◆ Deine Aufgabe ◆
Gib aus der folgenden Auflistung den Abschnitt wortgetreu wieder, der mit der ersten Zeile beginnt und mit der Zeile endet, die „Do 2022-10-03 00:59“ enthält, wobei beide Grenzzeilen dazugehören.

◆ Eingabedaten ◆
◇ ◇ ◇

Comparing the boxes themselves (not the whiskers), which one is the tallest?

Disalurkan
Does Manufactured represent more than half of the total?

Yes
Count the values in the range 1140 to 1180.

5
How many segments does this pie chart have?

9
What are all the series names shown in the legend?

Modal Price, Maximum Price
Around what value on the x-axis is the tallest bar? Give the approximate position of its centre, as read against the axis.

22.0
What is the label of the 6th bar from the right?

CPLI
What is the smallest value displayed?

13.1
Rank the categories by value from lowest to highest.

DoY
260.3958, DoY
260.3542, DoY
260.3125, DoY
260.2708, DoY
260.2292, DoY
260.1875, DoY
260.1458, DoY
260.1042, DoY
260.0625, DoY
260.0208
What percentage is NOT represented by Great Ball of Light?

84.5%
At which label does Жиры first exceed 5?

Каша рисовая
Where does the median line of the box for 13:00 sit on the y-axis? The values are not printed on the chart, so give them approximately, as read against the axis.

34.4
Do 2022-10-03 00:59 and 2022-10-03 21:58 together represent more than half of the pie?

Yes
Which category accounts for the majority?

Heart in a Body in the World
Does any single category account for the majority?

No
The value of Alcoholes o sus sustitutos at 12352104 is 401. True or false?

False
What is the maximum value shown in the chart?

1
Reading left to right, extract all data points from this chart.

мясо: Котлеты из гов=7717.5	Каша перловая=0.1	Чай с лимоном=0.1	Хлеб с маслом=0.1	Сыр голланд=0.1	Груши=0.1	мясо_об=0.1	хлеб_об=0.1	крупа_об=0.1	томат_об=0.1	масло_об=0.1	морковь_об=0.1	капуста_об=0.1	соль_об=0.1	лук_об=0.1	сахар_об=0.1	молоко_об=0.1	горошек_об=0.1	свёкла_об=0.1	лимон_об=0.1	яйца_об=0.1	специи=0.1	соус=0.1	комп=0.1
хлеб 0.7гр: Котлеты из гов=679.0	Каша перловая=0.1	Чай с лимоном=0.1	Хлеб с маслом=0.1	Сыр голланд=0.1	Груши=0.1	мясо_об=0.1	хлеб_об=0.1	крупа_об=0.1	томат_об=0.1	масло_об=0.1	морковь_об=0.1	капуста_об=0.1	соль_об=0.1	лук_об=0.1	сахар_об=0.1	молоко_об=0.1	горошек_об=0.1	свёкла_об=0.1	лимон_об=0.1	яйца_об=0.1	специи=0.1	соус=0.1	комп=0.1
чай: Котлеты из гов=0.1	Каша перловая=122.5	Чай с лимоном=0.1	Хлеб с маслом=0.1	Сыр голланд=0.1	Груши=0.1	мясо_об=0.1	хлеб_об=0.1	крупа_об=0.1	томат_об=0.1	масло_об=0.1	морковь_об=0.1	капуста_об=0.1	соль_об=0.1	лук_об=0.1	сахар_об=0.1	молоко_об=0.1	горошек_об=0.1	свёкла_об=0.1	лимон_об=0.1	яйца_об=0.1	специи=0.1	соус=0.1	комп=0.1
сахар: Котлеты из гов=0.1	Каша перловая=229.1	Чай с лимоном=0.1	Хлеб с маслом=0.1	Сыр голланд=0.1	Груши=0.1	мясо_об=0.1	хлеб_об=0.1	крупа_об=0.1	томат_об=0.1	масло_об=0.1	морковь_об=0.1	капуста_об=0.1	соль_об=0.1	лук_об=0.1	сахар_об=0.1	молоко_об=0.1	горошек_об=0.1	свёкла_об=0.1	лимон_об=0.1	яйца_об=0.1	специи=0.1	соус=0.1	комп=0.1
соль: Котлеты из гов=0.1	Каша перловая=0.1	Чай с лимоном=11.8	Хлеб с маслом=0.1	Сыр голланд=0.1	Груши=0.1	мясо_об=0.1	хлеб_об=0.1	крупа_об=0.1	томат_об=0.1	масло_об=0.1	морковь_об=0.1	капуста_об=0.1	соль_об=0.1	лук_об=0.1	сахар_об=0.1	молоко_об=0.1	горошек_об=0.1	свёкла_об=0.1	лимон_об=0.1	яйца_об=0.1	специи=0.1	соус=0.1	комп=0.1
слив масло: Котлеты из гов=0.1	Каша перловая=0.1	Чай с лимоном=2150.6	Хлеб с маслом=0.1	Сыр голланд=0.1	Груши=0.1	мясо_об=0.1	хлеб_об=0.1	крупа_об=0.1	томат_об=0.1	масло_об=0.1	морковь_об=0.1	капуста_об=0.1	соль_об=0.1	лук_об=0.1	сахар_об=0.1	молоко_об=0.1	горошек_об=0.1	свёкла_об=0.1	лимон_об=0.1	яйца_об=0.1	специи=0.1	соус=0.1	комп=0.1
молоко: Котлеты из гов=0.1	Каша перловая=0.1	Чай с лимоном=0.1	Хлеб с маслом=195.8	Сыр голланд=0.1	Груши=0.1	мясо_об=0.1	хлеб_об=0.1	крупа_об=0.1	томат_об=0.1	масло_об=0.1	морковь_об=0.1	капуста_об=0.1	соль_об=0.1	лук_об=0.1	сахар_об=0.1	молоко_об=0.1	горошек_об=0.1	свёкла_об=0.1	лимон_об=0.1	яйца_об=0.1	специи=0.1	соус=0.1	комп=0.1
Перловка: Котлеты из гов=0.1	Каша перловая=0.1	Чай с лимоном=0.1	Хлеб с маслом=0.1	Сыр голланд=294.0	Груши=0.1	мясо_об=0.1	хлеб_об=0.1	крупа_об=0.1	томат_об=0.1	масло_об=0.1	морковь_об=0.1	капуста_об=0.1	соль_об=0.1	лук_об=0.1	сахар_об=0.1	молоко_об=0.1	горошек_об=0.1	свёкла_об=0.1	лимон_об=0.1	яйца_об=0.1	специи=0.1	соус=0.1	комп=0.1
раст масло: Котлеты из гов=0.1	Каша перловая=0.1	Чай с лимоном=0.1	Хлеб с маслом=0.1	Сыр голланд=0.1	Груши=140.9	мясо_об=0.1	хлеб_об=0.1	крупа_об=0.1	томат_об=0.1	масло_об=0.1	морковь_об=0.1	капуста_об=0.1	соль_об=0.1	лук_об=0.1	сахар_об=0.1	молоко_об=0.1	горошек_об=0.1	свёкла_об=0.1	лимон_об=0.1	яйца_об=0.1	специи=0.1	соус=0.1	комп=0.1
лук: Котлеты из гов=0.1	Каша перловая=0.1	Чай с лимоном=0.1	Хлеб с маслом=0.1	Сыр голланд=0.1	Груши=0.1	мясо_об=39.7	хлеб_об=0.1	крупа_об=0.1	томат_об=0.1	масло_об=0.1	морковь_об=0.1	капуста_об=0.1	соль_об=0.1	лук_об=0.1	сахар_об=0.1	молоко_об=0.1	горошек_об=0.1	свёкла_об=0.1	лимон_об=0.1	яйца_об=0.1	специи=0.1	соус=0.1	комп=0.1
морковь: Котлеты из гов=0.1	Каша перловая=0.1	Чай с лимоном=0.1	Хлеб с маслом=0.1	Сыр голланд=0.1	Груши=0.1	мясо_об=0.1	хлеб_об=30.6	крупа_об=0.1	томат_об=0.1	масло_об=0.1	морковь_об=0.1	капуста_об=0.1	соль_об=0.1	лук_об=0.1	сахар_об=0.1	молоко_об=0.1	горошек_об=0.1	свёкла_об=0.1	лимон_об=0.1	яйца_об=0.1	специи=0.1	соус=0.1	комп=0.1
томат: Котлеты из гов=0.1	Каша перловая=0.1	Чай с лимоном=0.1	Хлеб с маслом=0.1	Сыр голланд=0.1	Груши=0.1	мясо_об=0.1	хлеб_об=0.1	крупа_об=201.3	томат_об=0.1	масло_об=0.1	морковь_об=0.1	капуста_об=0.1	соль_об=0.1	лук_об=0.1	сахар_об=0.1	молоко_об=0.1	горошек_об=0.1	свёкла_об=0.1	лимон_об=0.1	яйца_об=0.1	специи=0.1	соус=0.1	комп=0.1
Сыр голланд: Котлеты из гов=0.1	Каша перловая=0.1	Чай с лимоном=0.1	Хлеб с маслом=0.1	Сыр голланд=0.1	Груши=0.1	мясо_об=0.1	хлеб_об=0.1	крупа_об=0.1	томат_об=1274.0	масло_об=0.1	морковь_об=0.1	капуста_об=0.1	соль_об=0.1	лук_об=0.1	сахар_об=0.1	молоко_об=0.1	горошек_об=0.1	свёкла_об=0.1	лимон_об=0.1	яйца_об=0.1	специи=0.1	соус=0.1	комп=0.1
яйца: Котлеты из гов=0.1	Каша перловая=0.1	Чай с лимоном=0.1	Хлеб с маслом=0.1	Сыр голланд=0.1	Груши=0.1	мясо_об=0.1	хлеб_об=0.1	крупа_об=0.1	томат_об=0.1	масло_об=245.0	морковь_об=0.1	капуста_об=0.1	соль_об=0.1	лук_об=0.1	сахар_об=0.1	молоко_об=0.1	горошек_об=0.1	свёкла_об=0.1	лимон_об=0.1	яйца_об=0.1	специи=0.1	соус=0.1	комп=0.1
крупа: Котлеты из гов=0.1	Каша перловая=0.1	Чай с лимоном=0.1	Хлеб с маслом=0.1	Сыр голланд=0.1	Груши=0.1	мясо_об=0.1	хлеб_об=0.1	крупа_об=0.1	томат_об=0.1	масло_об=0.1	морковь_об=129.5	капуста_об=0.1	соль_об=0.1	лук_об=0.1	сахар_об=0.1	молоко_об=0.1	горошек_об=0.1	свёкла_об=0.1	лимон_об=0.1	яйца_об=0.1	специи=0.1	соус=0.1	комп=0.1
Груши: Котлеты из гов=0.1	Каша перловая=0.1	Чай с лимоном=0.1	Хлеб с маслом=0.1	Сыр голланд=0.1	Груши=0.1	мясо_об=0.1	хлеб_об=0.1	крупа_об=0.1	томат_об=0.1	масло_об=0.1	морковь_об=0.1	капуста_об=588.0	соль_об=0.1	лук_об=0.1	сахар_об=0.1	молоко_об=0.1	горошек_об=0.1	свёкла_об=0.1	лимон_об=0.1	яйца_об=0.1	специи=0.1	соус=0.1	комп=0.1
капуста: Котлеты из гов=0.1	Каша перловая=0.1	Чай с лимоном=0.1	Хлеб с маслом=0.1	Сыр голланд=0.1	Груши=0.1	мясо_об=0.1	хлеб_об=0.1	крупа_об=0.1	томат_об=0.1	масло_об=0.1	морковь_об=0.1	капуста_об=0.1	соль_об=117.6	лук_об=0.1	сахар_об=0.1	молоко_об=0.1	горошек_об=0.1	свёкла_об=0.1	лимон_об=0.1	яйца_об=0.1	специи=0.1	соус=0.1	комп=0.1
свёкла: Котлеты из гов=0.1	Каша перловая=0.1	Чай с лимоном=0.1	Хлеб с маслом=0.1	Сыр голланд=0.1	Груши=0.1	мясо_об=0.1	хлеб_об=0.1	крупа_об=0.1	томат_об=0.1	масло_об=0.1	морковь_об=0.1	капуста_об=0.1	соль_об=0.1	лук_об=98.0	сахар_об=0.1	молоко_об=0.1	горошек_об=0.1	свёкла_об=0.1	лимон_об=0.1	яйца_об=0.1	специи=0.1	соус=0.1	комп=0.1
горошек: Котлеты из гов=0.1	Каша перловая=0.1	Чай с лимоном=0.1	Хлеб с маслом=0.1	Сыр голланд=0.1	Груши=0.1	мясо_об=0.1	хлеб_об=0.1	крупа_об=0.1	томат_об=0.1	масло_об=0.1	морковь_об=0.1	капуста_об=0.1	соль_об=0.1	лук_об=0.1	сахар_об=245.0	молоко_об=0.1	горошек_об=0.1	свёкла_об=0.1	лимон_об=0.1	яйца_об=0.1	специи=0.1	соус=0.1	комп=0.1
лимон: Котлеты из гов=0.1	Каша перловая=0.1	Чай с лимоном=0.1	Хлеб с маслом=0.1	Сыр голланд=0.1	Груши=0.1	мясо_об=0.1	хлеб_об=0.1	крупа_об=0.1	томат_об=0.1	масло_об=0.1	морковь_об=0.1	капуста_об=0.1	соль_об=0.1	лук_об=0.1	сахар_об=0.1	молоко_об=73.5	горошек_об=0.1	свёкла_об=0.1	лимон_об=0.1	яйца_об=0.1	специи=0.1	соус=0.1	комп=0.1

◇ ◇ ◇

◆ Lösung der Aufgabe ◆
Comparing the boxes themselves (not the whiskers), which one is the tallest?

Disalurkan
Does Manufactured represent more than half of the total?

Yes
Count the values in the range 1140 to 1180.

5
How many segments does this pie chart have?

9
What are all the series names shown in the legend?

Modal Price, Maximum Price
Around what value on the x-axis is the tallest bar? Give the approximate position of its centre, as read against the axis.

22.0
What is the label of the 6th bar from the right?

CPLI
What is the smallest value displayed?

13.1
Rank the categories by value from lowest to highest.

DoY
260.3958, DoY
260.3542, DoY
260.3125, DoY
260.2708, DoY
260.2292, DoY
260.1875, DoY
260.1458, DoY
260.1042, DoY
260.0625, DoY
260.0208
What percentage is NOT represented by Great Ball of Light?

84.5%
At which label does Жиры first exceed 5?

Каша рисовая
Where does the median line of the box for 13:00 sit on the y-axis? The values are not printed on the chart, so give them approximately, as read against the axis.

34.4
Do 2022-10-03 00:59 and 2022-10-03 21:58 together represent more than half of the pie?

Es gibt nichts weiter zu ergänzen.